== What this task involves ==
Your answer is the lines below, exactly, from the one that contains "right hip: (550, 235, -1)" through the one that contains "right ankle: (1077, 331, 10)", both included.

Images with localized body landmarks
━━━━

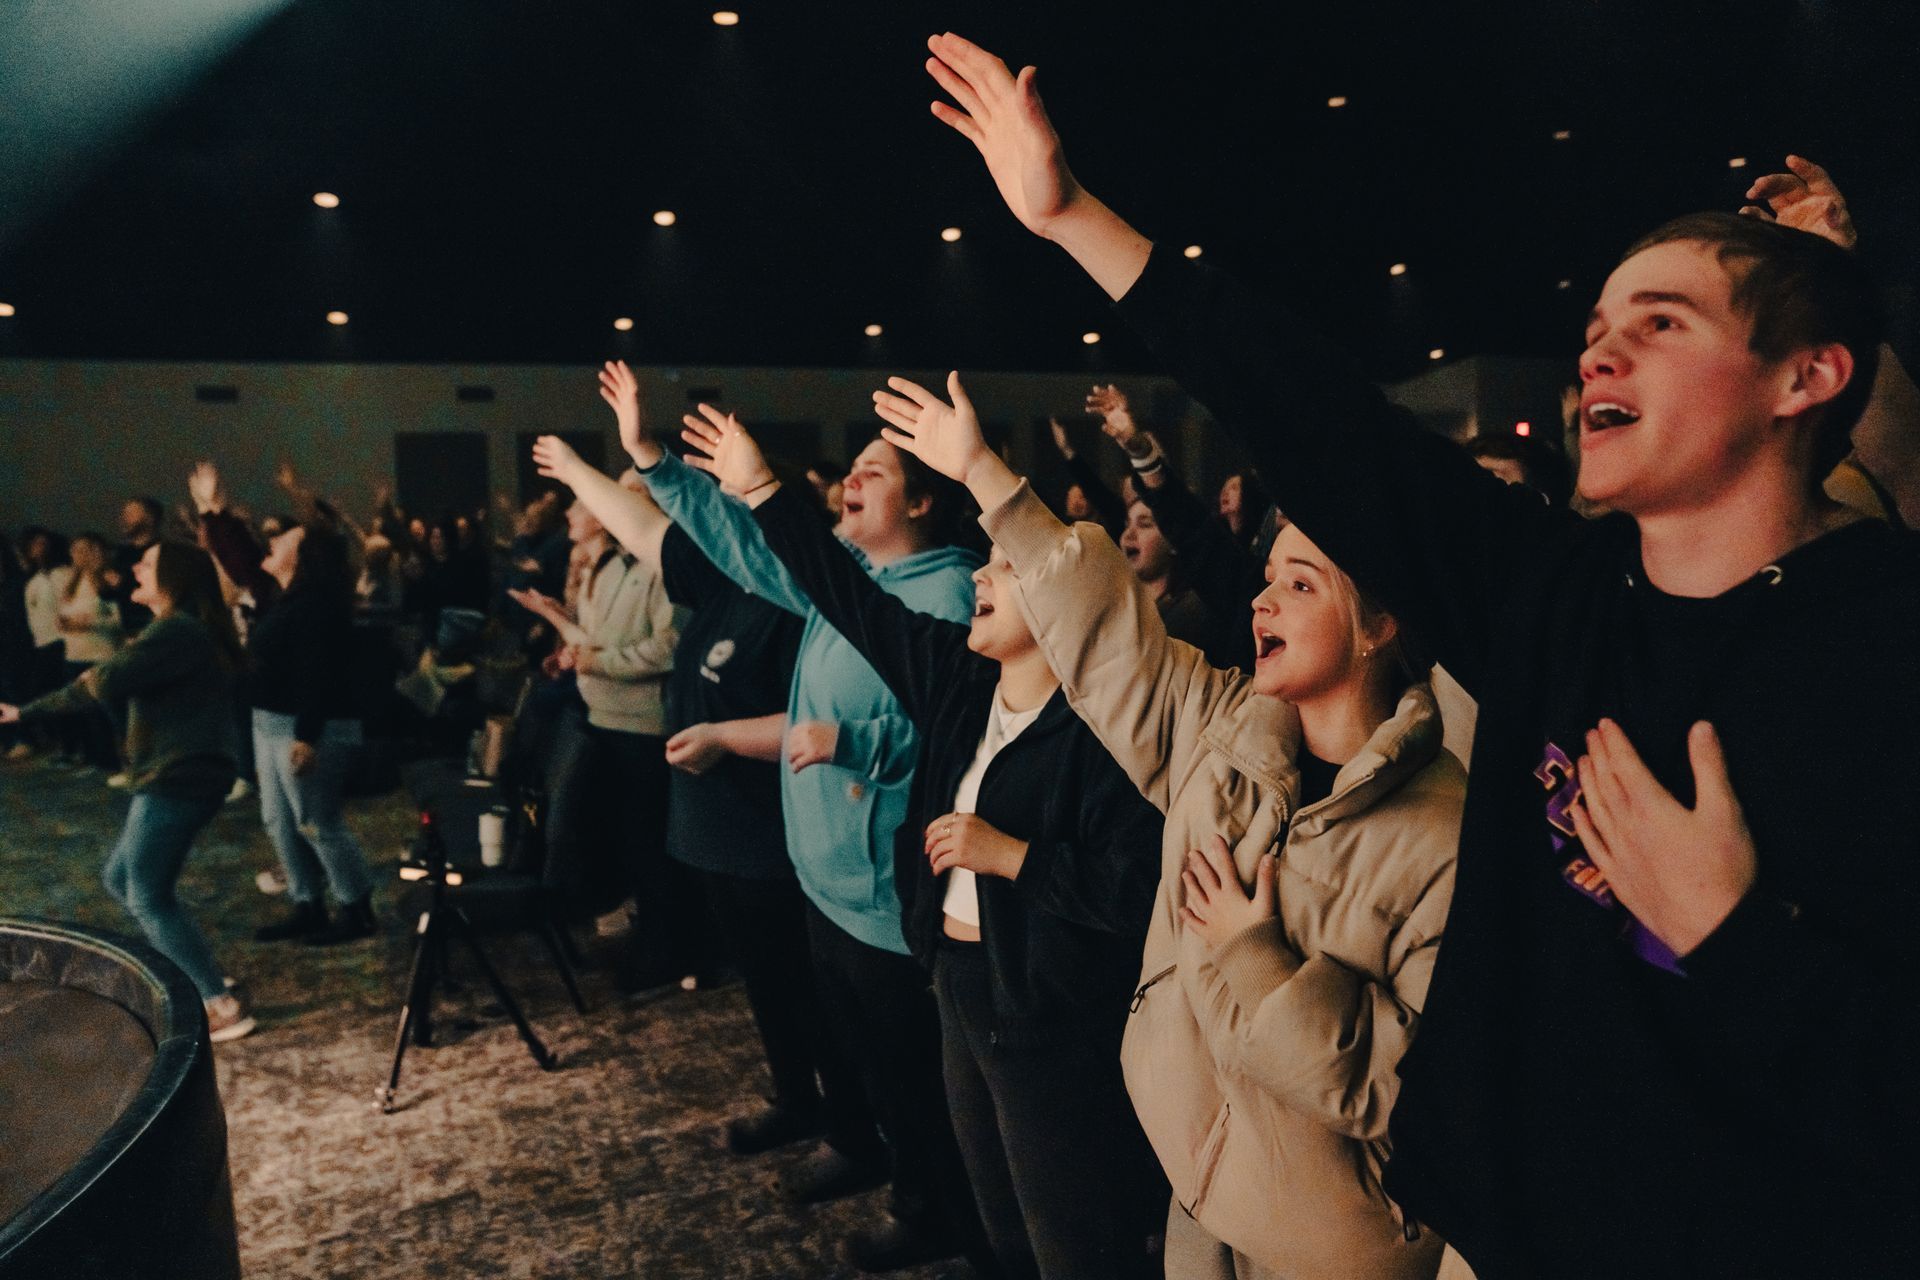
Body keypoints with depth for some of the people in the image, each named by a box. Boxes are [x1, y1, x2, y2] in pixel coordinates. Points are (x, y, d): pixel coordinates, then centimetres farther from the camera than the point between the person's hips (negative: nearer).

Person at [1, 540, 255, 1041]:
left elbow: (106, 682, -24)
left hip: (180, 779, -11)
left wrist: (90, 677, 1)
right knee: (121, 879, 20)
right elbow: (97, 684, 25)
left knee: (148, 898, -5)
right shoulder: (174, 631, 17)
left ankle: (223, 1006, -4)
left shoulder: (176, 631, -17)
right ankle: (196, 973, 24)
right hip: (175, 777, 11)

━━━━

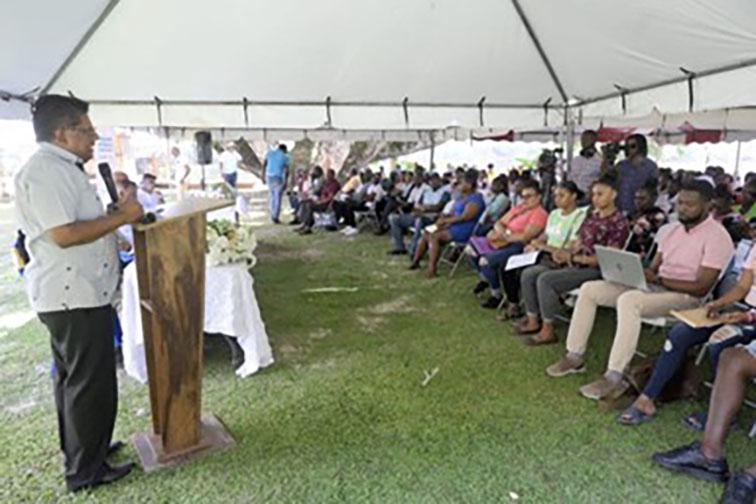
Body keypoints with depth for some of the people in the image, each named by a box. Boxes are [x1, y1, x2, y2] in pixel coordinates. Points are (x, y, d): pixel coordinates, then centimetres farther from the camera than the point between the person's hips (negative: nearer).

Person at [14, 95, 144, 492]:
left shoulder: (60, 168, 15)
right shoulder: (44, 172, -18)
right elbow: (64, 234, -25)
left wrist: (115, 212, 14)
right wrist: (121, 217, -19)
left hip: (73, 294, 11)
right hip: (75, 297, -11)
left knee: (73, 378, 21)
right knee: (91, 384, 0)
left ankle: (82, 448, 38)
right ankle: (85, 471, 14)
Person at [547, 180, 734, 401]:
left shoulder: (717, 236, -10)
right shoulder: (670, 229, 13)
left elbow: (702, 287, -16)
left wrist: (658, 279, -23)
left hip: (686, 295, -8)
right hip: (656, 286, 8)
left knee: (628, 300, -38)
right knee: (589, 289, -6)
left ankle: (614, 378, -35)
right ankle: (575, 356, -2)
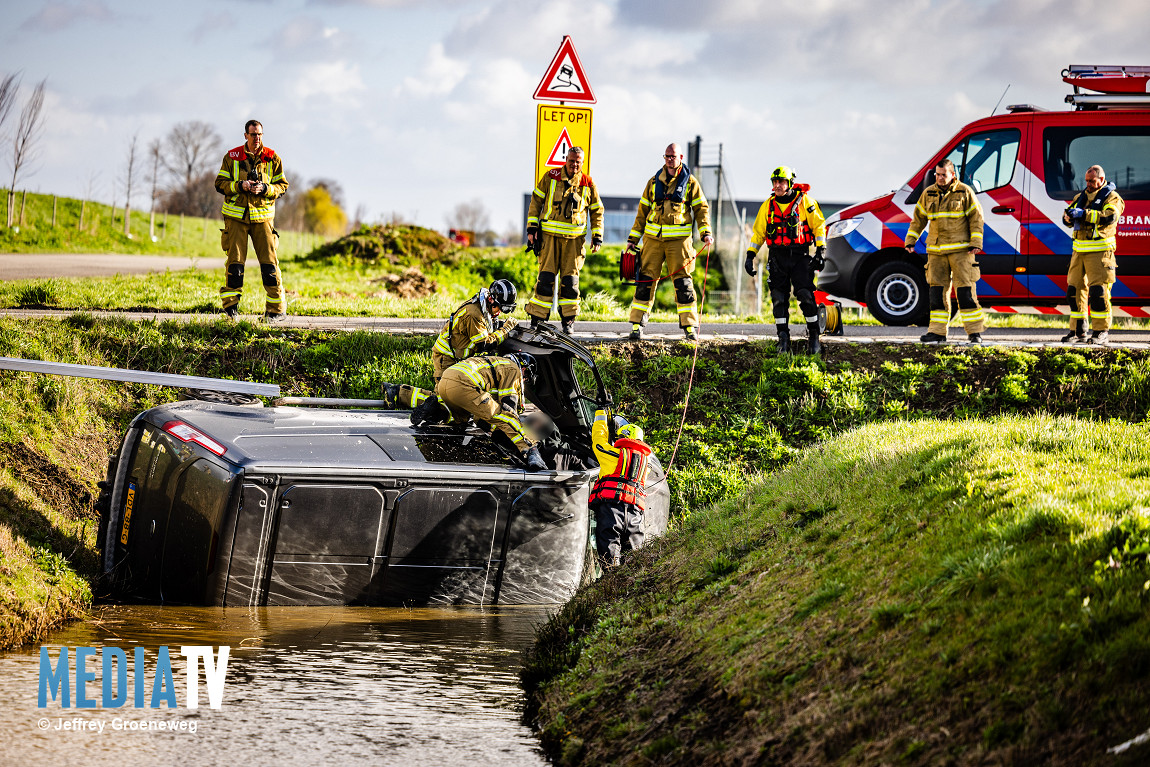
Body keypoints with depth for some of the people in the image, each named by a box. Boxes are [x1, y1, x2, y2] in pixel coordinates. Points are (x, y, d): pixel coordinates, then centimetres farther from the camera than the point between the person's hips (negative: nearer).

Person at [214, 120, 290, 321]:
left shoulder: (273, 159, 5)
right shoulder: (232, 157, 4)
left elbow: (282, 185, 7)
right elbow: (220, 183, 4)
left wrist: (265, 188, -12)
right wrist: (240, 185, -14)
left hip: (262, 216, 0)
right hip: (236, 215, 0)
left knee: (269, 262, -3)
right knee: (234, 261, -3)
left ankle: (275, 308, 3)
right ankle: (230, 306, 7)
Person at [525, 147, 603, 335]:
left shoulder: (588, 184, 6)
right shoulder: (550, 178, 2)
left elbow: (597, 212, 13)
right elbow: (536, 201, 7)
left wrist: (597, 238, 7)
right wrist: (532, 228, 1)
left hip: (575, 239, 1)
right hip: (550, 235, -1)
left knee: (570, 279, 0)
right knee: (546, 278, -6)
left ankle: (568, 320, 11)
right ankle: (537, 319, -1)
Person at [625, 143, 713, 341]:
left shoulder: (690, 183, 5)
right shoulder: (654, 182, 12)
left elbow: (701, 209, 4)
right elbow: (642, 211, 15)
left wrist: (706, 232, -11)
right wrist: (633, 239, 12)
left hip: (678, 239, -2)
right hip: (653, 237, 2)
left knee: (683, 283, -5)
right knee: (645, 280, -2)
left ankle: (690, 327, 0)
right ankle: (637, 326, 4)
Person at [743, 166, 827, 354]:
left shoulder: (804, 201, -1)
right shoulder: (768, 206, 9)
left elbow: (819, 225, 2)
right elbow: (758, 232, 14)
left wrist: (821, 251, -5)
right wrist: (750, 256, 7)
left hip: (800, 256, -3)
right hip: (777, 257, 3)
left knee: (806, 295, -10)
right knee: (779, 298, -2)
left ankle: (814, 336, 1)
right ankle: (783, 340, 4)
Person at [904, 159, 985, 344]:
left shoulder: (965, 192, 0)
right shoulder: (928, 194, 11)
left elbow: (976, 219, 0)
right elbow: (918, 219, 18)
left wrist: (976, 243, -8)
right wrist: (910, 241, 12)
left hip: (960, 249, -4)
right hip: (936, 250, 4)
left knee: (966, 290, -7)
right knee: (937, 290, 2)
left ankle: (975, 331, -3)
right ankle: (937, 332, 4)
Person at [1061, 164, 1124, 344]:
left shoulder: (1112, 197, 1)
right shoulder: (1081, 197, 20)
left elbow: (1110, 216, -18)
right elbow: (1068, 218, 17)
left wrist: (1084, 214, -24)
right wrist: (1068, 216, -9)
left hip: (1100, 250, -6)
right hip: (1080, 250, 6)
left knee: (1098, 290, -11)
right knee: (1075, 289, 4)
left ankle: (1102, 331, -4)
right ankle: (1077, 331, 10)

━━━━

== Answer below ==
right hip: (550, 235, -1)
left knee: (570, 279, 0)
right knee: (546, 278, -6)
left ankle: (568, 320, 11)
right ankle: (537, 319, -1)
Person at [625, 143, 713, 341]:
left shoulder: (690, 183, 5)
right shoulder: (654, 182, 12)
left elbow: (701, 209, 4)
right elbow: (642, 211, 15)
left wrist: (706, 232, -11)
right wrist: (633, 239, 12)
left hip: (678, 239, -2)
right hip: (653, 237, 2)
left knee: (683, 283, -5)
right knee: (645, 280, -2)
left ankle: (690, 327, 0)
right ankle: (637, 326, 4)
Person at [743, 166, 827, 354]:
left shoulder: (804, 201, -1)
right shoulder: (768, 206, 9)
left elbow: (819, 225, 2)
right elbow: (758, 232, 14)
left wrist: (821, 251, -5)
right wrist: (750, 256, 7)
left hip: (800, 256, -3)
right hip: (777, 257, 3)
left knee: (806, 295, -10)
right knee: (779, 298, -2)
left ankle: (814, 336, 1)
right ankle: (783, 340, 4)
Person at [904, 159, 985, 344]:
left shoulder: (965, 192, 0)
right shoulder: (928, 194, 11)
left elbow: (976, 219, 0)
right elbow: (918, 219, 18)
left wrist: (976, 243, -8)
right wrist: (910, 241, 12)
left hip: (960, 249, -4)
right hip: (936, 250, 4)
left knee: (966, 290, -7)
right knee: (937, 290, 2)
left ankle: (975, 331, -3)
right ankle: (937, 332, 4)
Person at [1061, 164, 1124, 344]:
left shoulder: (1112, 197, 1)
right shoulder: (1081, 197, 20)
left elbow: (1110, 216, -18)
right elbow: (1068, 218, 17)
left wrist: (1084, 214, -24)
right wrist: (1068, 216, -9)
left hip: (1100, 250, -6)
right hip: (1080, 250, 6)
left knee: (1098, 290, -11)
right knee: (1075, 289, 4)
left ankle: (1102, 331, -4)
right ankle: (1077, 331, 10)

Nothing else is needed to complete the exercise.